Freeness and water retention values are indications of paper drainage and dewatering. As shown in Figure 2, the data shows that the modified pulp may be dewatered and dried faster on paper-machine than the unmodified pulp. The data also demonstrates that the paper bulk is significantly improved. As shown in Figure 3, this is even true when comparing the bulk increase at the same smoothness of paper.

Example 3

Modified Kraft pulp was also made from Southern Pine chips. Like the hardwood case, significant bleaching savings was obtained. Table V below indicates the reduced fiber coarseness of the modified pulp vs. the control pulp at the same kappa number of 26. The test was done by Kajaani FiberLab tester. Table V

Modified Pine Control pine

Fiber Coarseness, mg/100m 26.1 29.2

Reference Example 1

Bleached southern hardwood Kraft pulp was treated with NaOH solution (the concentration of NaOH being 5% based on the total system of pulp and water) at ambient temperature for 15 minutes. This is an alternative way of extracting hemicelluloses from the fibers. The pulp was then thoroughly washed with water, and made into Tappi hand-sheets.

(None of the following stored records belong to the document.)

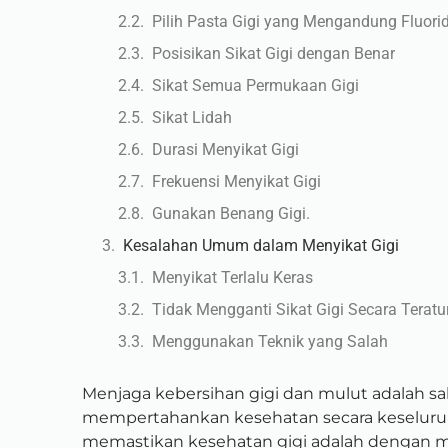
Pilih Pasta Gigi yang Mengandung Fluori
Posisikan Sikat Gigi dengan Benar
Sikat Semua Permukaan Gigi
Sikat Lidah
Durasi Menyikat Gigi
Frekuensi Menyikat Gigi
Gunakan Benang Gigi.
Kesalahan Umum dalam Menyikat Gigi
Menyikat Terlalu Keras
Tidak Mengganti Sikat Gigi Secara Teratu
Menggunakan Teknik yang Salah
Menjaga kebersihan gigi dan mulut adalah sa
mempertahankan kesehatan secara keseluruha
memastikan kesehatan gigi adalah dengan me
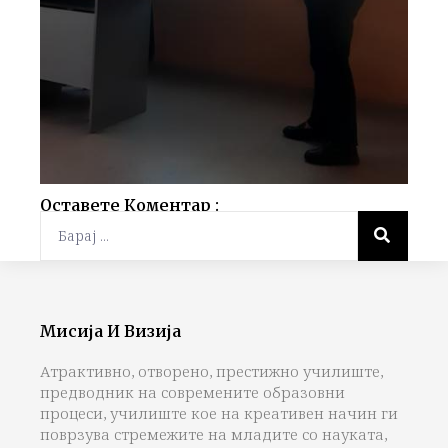
Оставете Коментар :
Мисија И Визија
Атрактивно, отворено, престижно училиште,
предводник на современите образовни
процеси, училиште кое на креативен начин ги
поврзува стремежите на младите со науката,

Paper bulk of paper formed from the modified pulp was 2.03 cc/g, while the control paper bulk was 1.85 cc/g. The brightness was also increased from the control of ISO 86.4 to the modified pulp of ISO 89.2.

Table IV

Example 3

Example 4

Claims

A method of producing a modified bleached Kraft pulp comprising:
treating wood chips in an extraction process with an aqueous acidic composition to an end pH of less than 7 to remove hemicellulose to form treated wood chips;

wherein prior to or during the extraction, the wood chips are treated with a peroxide selected from the group consisting of hydrogen peroxide, perborate, percarbonate, persulfate, peroxymonosulfuric and peracetic acid at an acidic pH;

subjecting said treated wood chips to chemical or semi-chemical pulping to form a modified Kraft pulp, wherein the amount of hemicellulose contained in the modified Kraft pulp is from 5% to 10% by oven dried weight of the modified Kraft pulp; and

bleaching the modified Kraft pulp to form a modified bleached Kraft pulp.
The method of claim 1, wherein the wood chips are extracted at temperatures ranging from 110 °C to 170°C.
The method of claim 1, wherein the pH of the extraction step is equal to or less than about 5.
The method of claim 1, wherein the pH of the extraction step ranges from 2 to 4.
The method of claim 1, wherein the wood chips are extracted at a treatment time ranging from 30 minutes to 4 hours.
The method of claim 1, wherein the peroxide is added with a transition metal catalyst.
The method of claim 6, wherein the transition metal catalyst is selected from the group consisting of iron, copper, manganese, and cobalt salts.